You’d think he’d see it coming, but he doesn’t; the knife clatters to the floor, and I elbow him in his soft gut. He doubles over, grunting. “What the fuck are you doing?” I yell.

“Practicing.”

I reach for the knife and stick it inside my desk drawer, the one I keep locked, where I’ve learned to keep the things I don’t want Jacob to get. “Practicing murder?” I say. “You crazy motherfucker. This is why you’re going to get convicted.”

“I wasn’t going to actually hurt you.” Jacob sits down heavily on my bed. “There was someone looking at me funny today.”

“I’d think a lot of people in that courtroom were looking at you funny.”

“But this one guy followed me to the bathroom. I have to be able to protect myself.”

“Right. And what do you think is going to happen tomorrow morning when you walk into the courthouse and the metal detectors start beeping? And the stupid reporters all watch you pull a steak knife out of your sock?”

He frowns. This is one of those harebrained Aspie schemes of his, the ones he never thinks through. Like when he called the cops on my mom two months ago. To Jacob, I’m sure it seemed perfectly logical. To the rest of the free world, not so much.

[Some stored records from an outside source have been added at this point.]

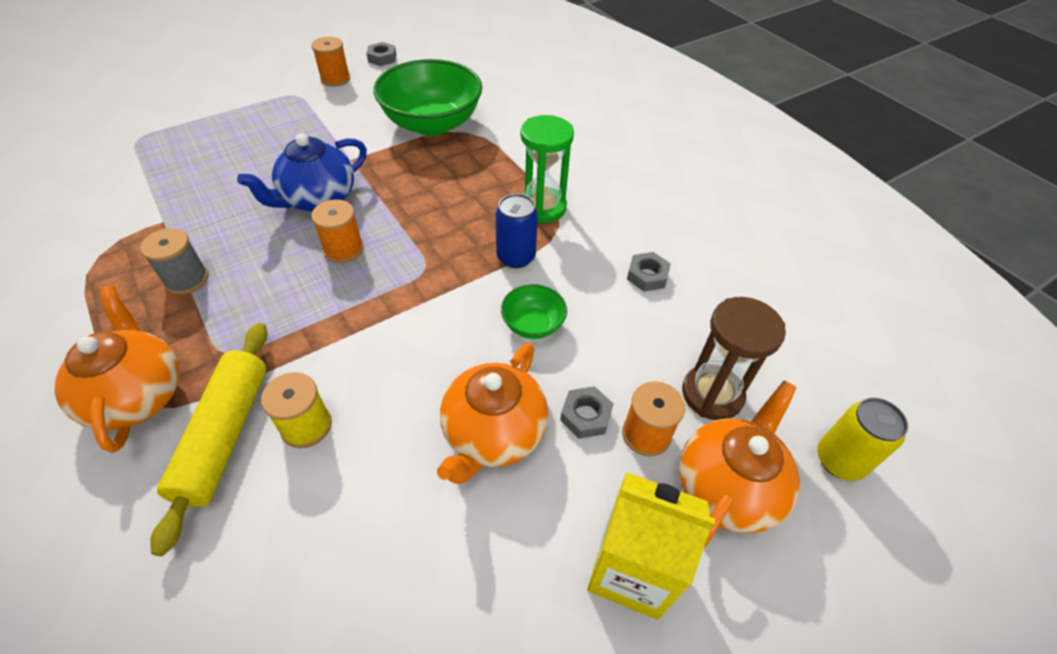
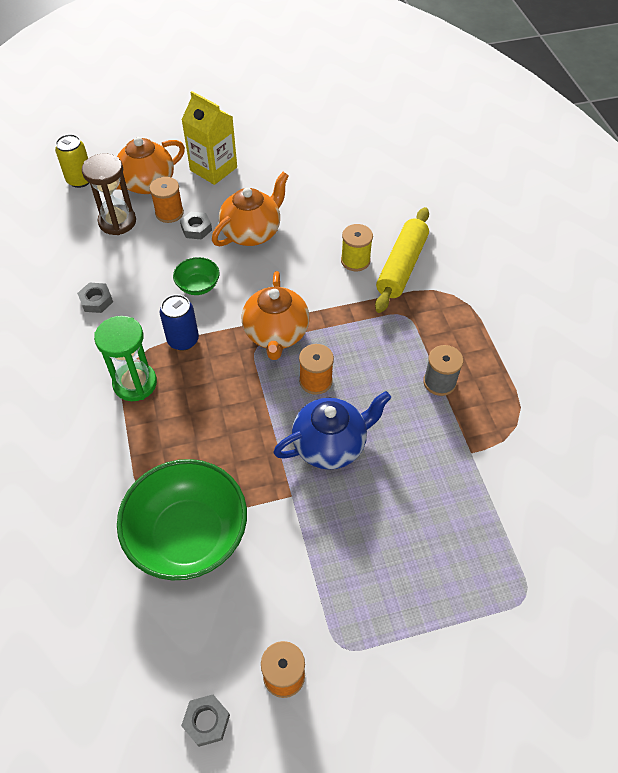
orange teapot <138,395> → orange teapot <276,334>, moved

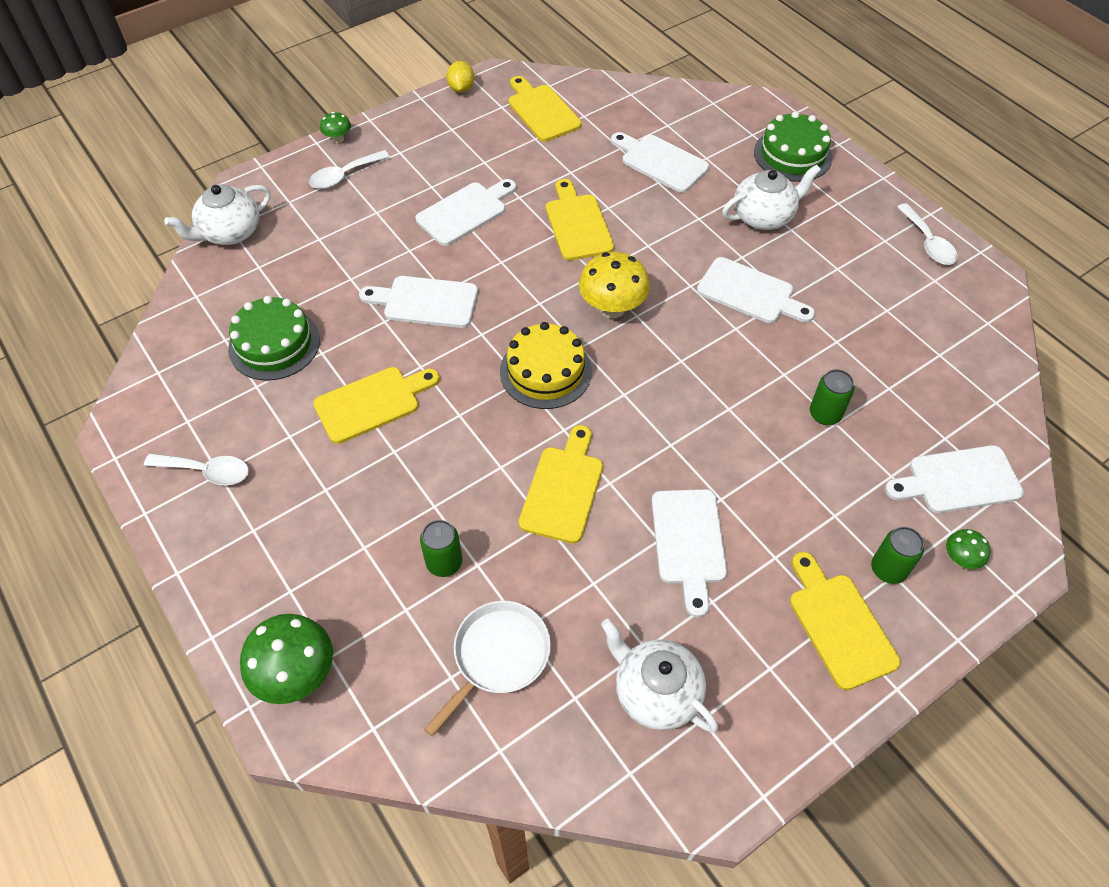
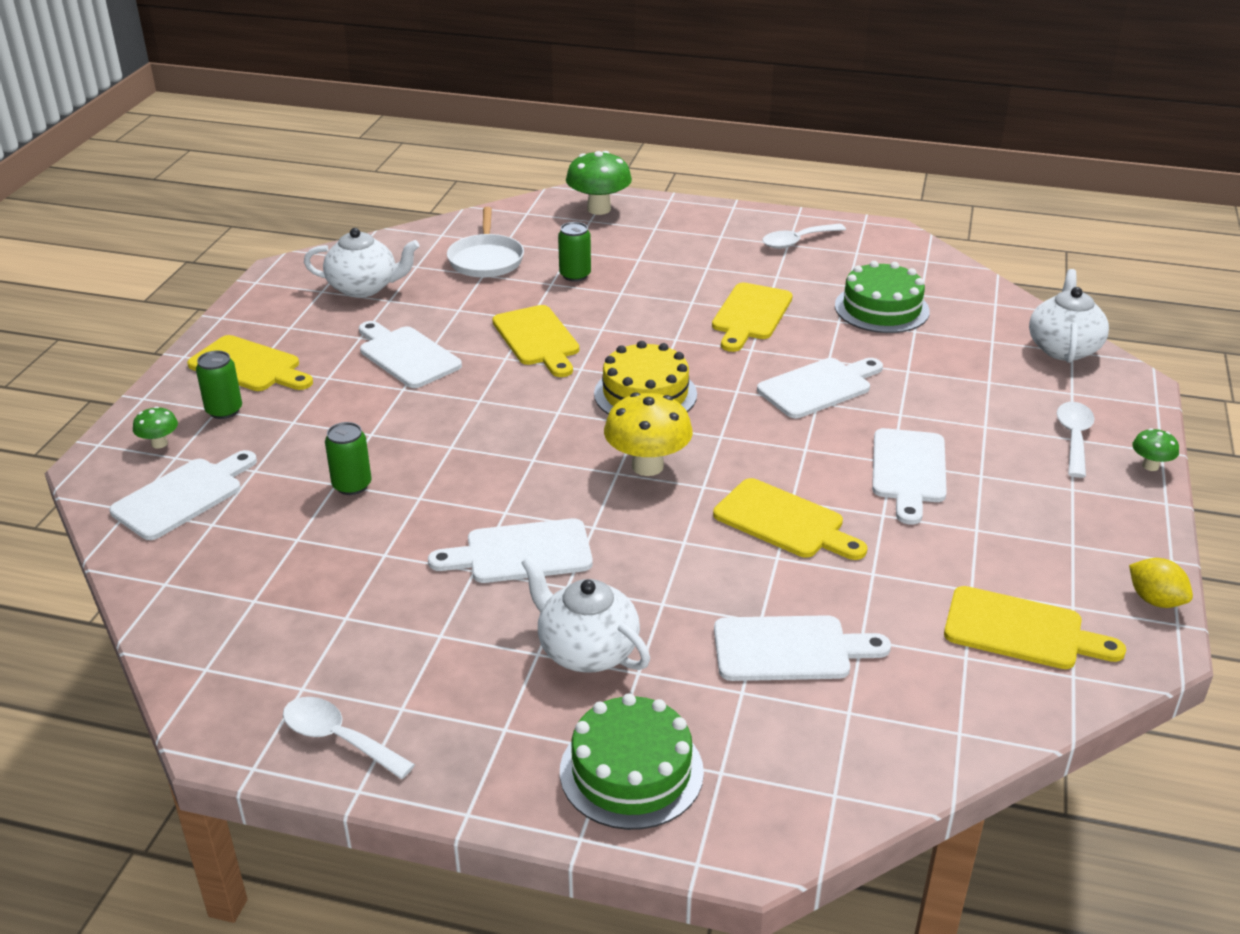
white teapot <764,216> → white teapot <586,650>, 105 degrees clockwise

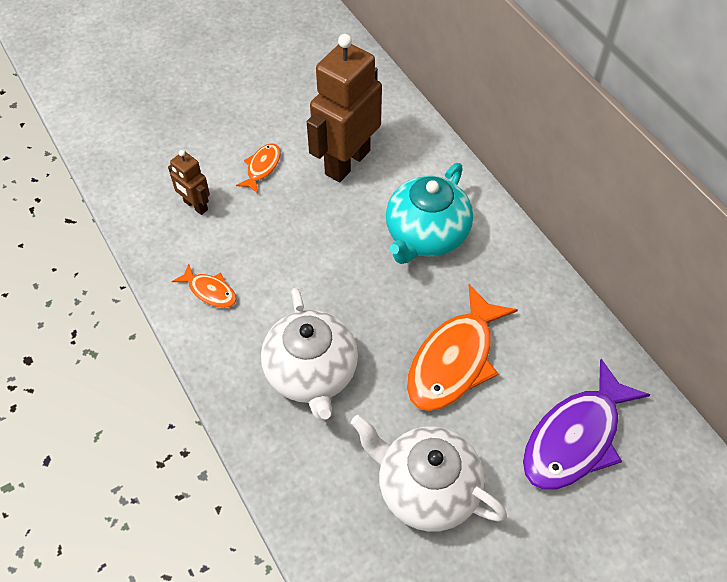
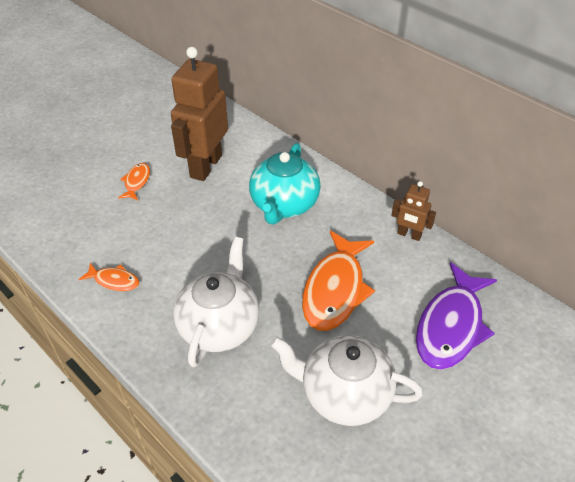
brown robot <195,206> → brown robot <409,235>, moved
white teapot <312,373> → white teapot <219,326>, 135 degrees counterclockwise

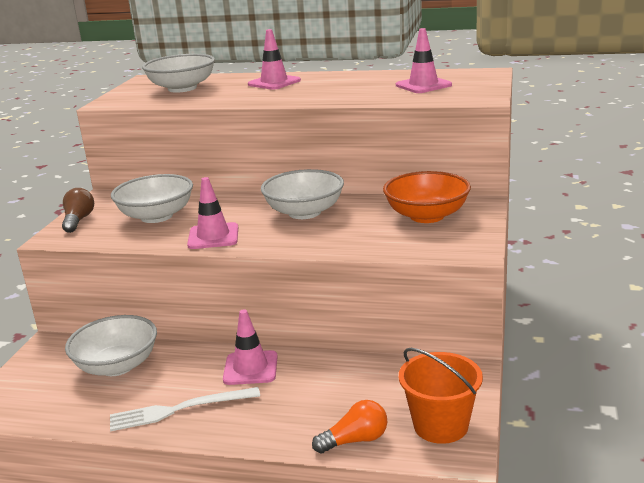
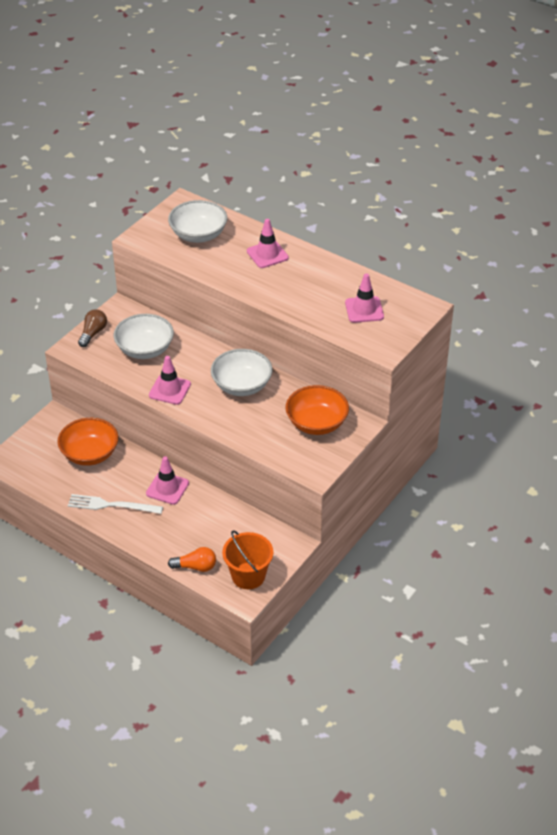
white bowl <117,366> → orange bowl <90,454>

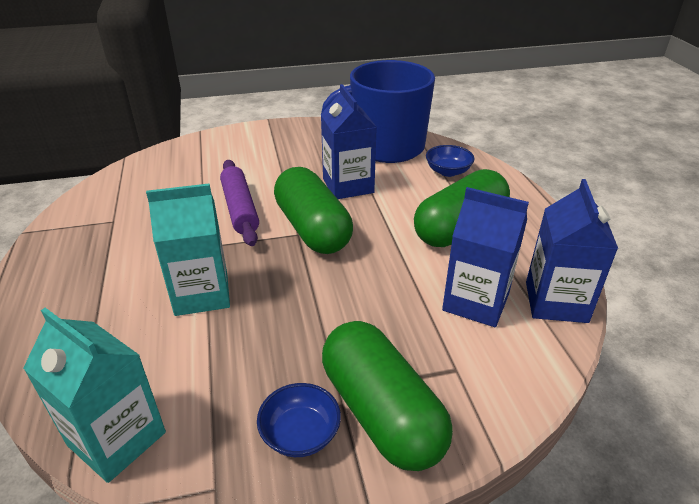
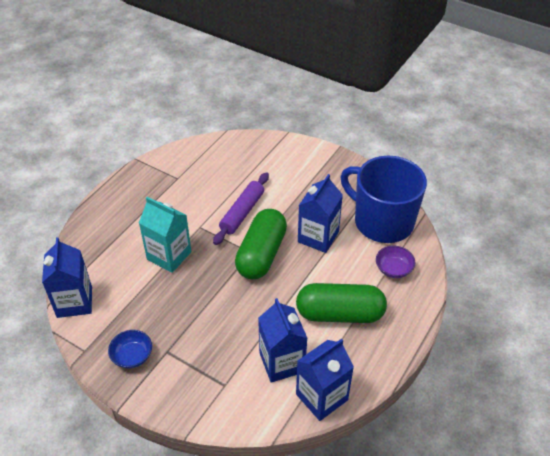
blue bowl <448,171> → purple bowl <393,269>
turquoise carton <117,439> → blue carton <74,302>
green capsule <381,412> → -

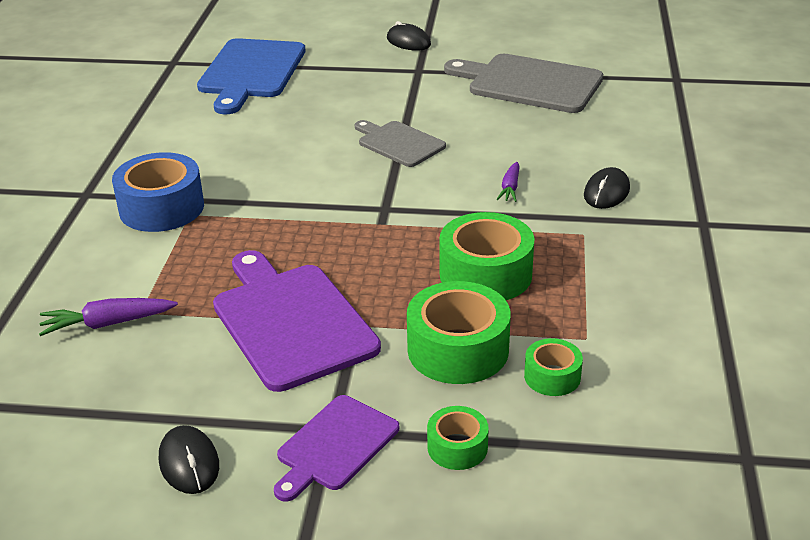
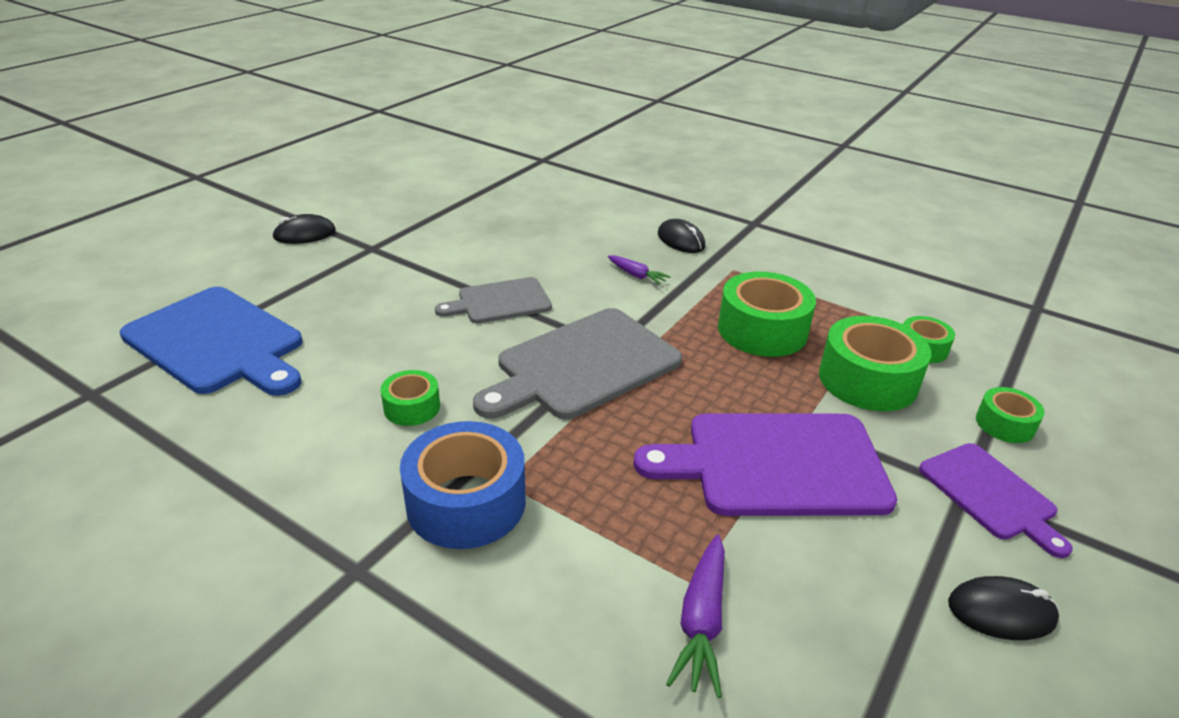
grey cutting board <529,83> → grey cutting board <583,365>, moved
- → green tape <412,407>

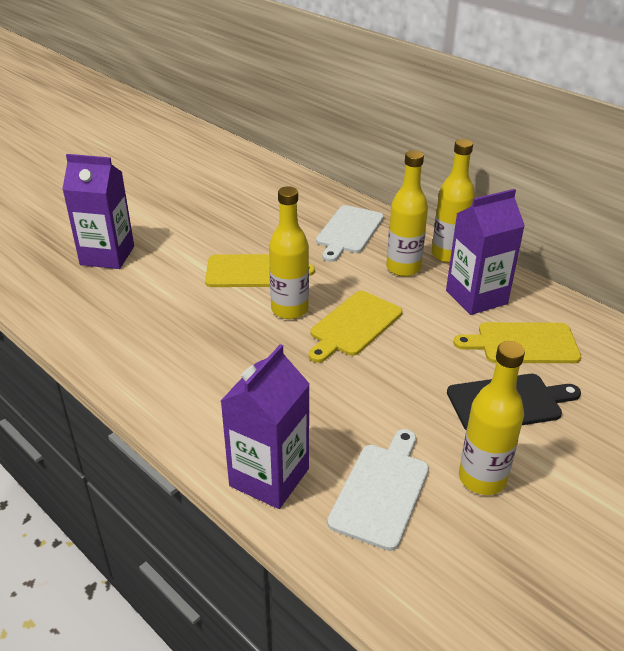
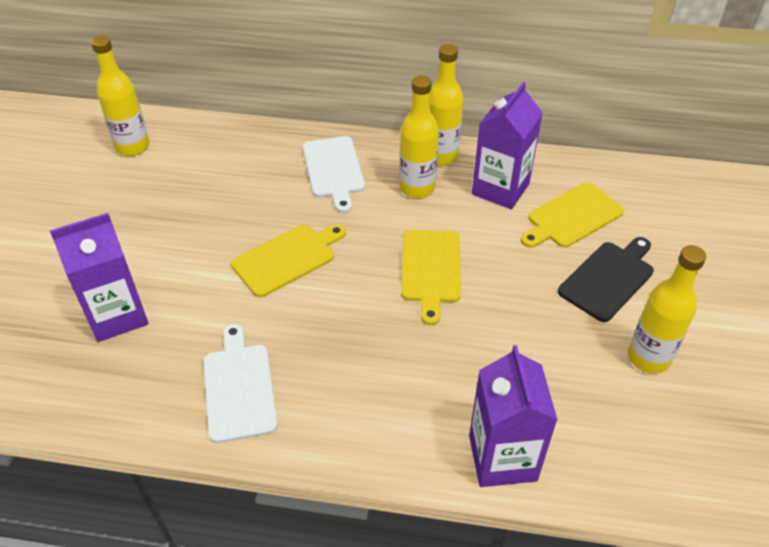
yellow bottle <289,309> → yellow bottle <133,147>, moved
white cutting board <381,491> → white cutting board <239,388>, moved

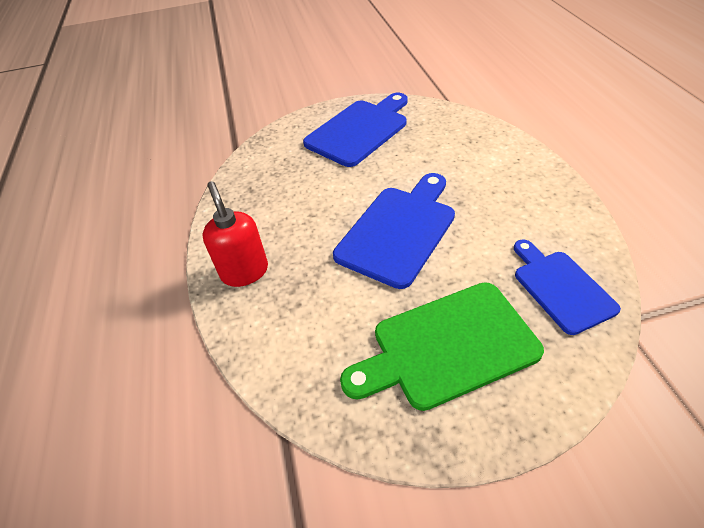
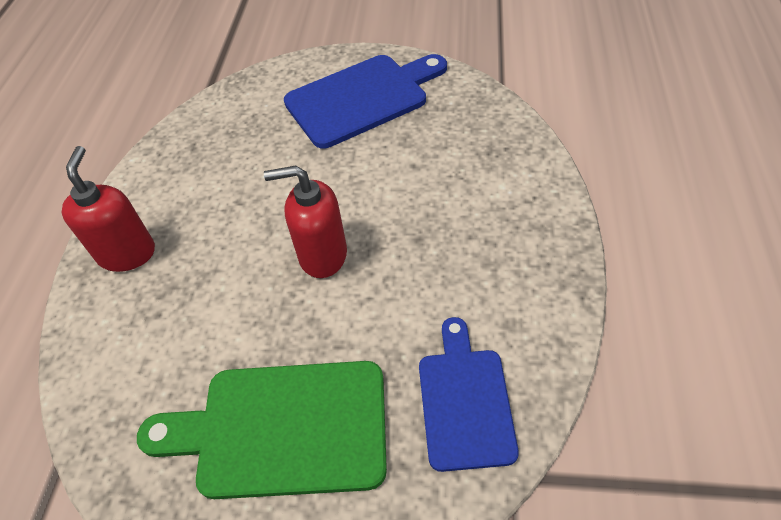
blue cutting board <399,230> → red soap dispenser <322,255>

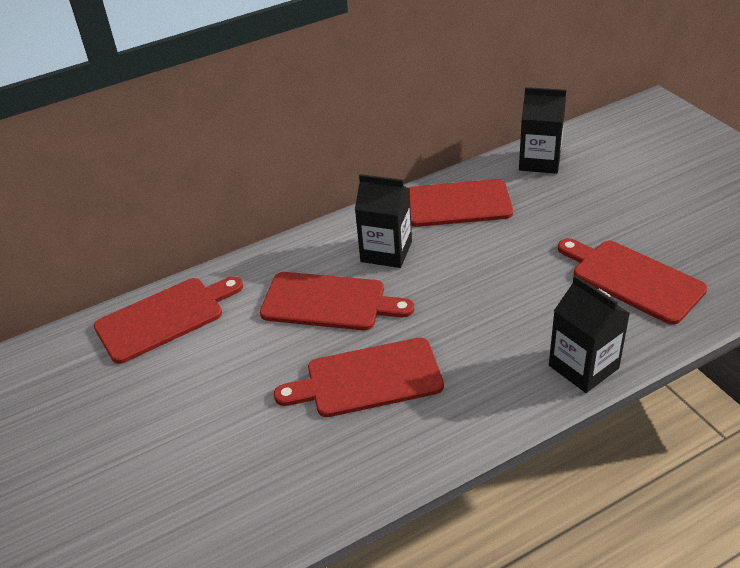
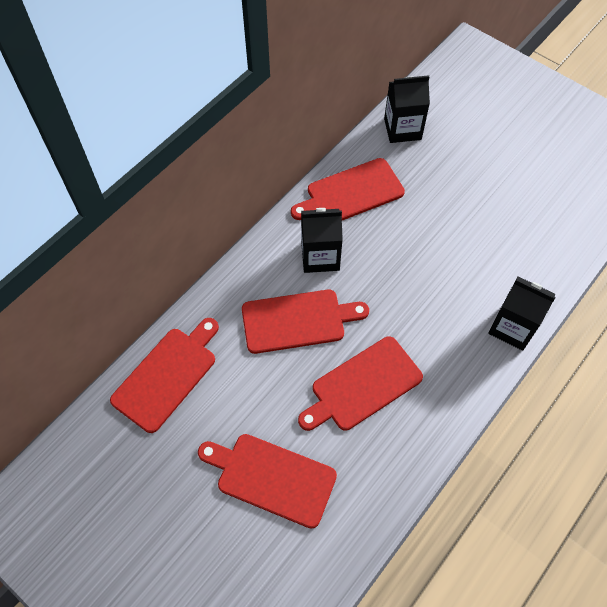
red cutting board <632,279> → red cutting board <271,478>, moved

“What if there’s nothing wrong with me?” Jacob says. “What if the reason I act like I do and think like I do is that I’m left out all the time? If I had friends, you know, maybe I wouldn’t do things that look strange to everyone else. It’s like bacteria that only grows in a vacuum. Maybe there’s no such thing as Asperger’s. Maybe all there is is what happens to you when you don’t fit in.”

“Don’t go telling your lawyer that. He needs Asperger’s to exist big-time right now.” I look at Jacob’s hands. His cuticles are bitten down to the skin; often he draws blood. My mother used to have to wrap Band-Aids around all his fingers before she sent him to school. Once, in the hallways, I heard two girls calling him the Mummy. “Hey, Jacob,” I say quietly. “I’ll tell you something no one else knows.”

His hand flutters on his thigh. “A secret?”

“Yeah. But you can’t tell Mom.”

I want to tell him. I’ve wanted to tell someone for so long now. But maybe Jacob is right: in the absence of having space in the world, the thing that’s left behind just gets bigger and more unrecognizable. It swells in my throat; it steals all the air in the room. And suddenly, I’m blubbering like a baby; I’m wiping my eyes with my sleeves and trying to pretend that my brother isn’t in court; my brother isn’t going to jail; that this isn’t karmic payment for all the bad things I’ve done and all the bad thoughts I’ve had.

“I was there,” I blurt out. “I was there the day Jess died.”

Jacob doesn’t look at me, and maybe that’s easier. He flutters his hand a little faster and then brings it up to his throat. “I know,” he says.